# [Module 3.4.1] Train Docker Image 생성 및 ECR 퍼블리시

이 노트북은 Docker 이미지를 생성하고, Amazon ECR(Elastic Container Registry)에 퍼블리스를 합니다. <br>
아래는 상세 내용을 기술 합니다. BYOC에 대해서 알기위해서는 아래 BYOC Reference를 참고 하세요.

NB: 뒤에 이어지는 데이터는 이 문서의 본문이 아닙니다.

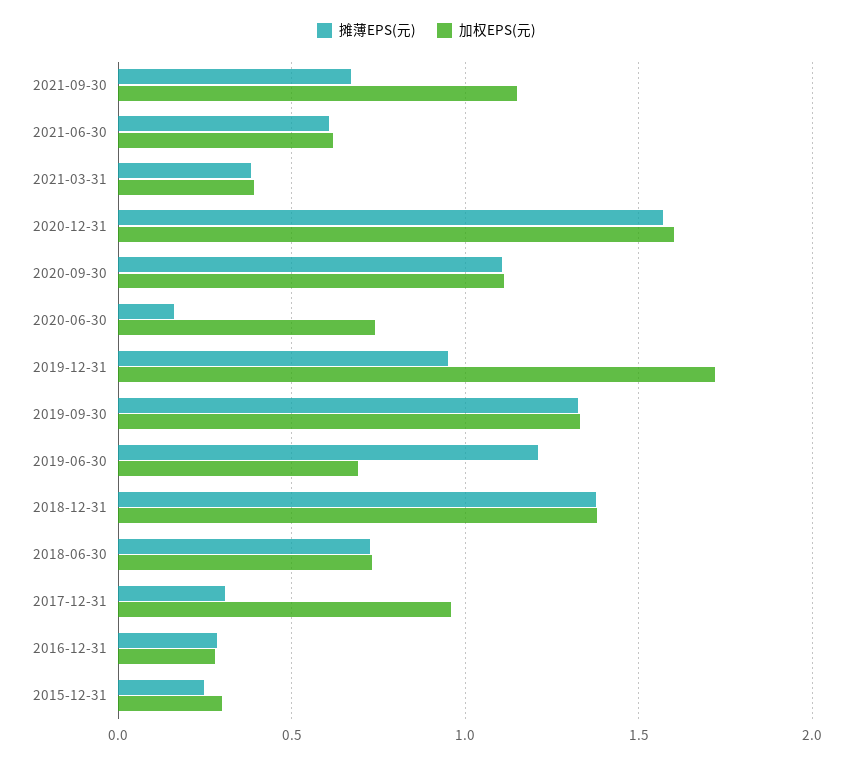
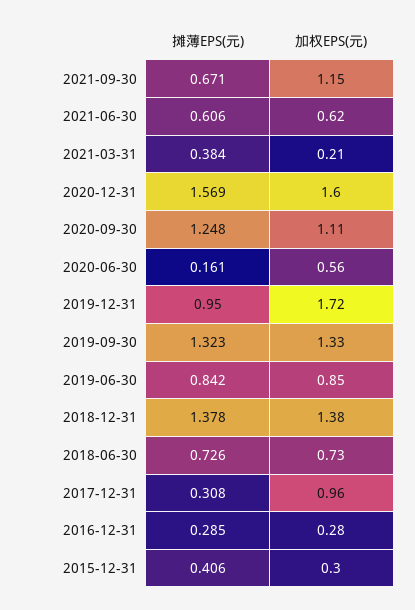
  {
    "摊薄EPS(元)": {
      "2021-09-30": 0.671,
      "2021-06-30": 0.606,
      "2021-03-31": 0.384,
      "2020-12-31": 1.569,
-     "2020-09-30": 1.1,
+     "2020-09-30": 1.248,
      "2020-06-30": 0.161,
      "2019-12-31": 0.95,
      "2019-09-30": 1.323,
-     "2019-06-30": 1.2,
+     "2019-06-30": 0.842,
      "2018-12-31": 1.378,
      "2018-06-30": 0.726,
      "2017-12-31": 0.308,
      "2016-12-31": 0.285,
-     "2015-12-31": 0.25
+     "2015-12-31": 0.406
    },
    "加权EPS(元)": {
      "2021-09-30": 1.15,
      "2021-06-30": 0.62,
-     "2021-03-31": 0.4,
+     "2021-03-31": 0.21,
      "2020-12-31": 1.6,
      "2020-09-30": 1.11,
-     "2020-06-30": 0.75,
+     "2020-06-30": 0.56,
      "2019-12-31": 1.72,
      "2019-09-30": 1.33,
-     "2019-06-30": 0.7,
+     "2019-06-30": 0.85,
      "2018-12-31": 1.38,
      "2018-06-30": 0.73,
      "2017-12-31": 0.96,
      "2016-12-31": 0.28,
      "2015-12-31": 0.3
    }
  }

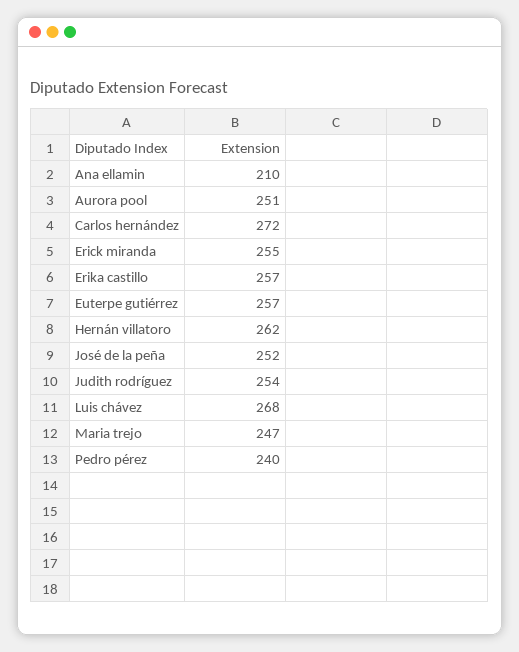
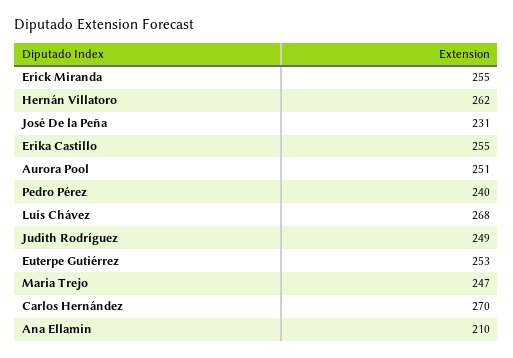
  {
    "Ana ellamin": 210,
    "Aurora pool": 251,
-   "Carlos hernández": 272,
+   "Carlos hernández": 270,
    "Erick miranda": 255,
-   "Erika castillo": 257,
+   "Erika castillo": 255,
-   "Euterpe gutiérrez": 257,
+   "Euterpe gutiérrez": 253,
    "Hernán villatoro": 262,
-   "José de la peña": 252,
+   "José de la peña": 231,
-   "Judith rodríguez": 254,
+   "Judith rodríguez": 249,
    "Luis chávez": 268,
    "Maria trejo": 247,
    "Pedro pérez": 240
  }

- Train Script를 Dockefile이 사용할 수 있게 복사
- Dockerfile의 정의를 확인
    - Built-in Tensorflow:2.1.1-gpu Docker Image를 가져와서 사용 
    - transfomer 설치 명령어 기술
- ECR에 생성된 Docker Image를 퍼블리시 함

---
노트북의 소요 시간은 약 2분 걸립니다.

---

## BYOC Reference:
- Get Started: Build Your Custom Training Container with Amazon SageMaker
    - https://docs.aws.amazon.com/sagemaker/latest/dg/build-container-to-train-script-get-started.html
- **추천:  Building your own algorithm container: BYOC 컨테이너 (학습, 추론)**
    - https://github.com/awslabs/amazon-sagemaker-examples/blob/master/advanced_functionality/scikit_bring_your_own/scikit_bring_your_own.ipynb
    
    
- Built-in Container Image
    - https://github.com/aws/deep-learning-containers/blob/master/available_images.md

## Train Script를 다커 폴더에 복사

In [5]:
bert_train_file = "tf_script_bert_tweet.py"
! cp {bert_train_file} "train_container/"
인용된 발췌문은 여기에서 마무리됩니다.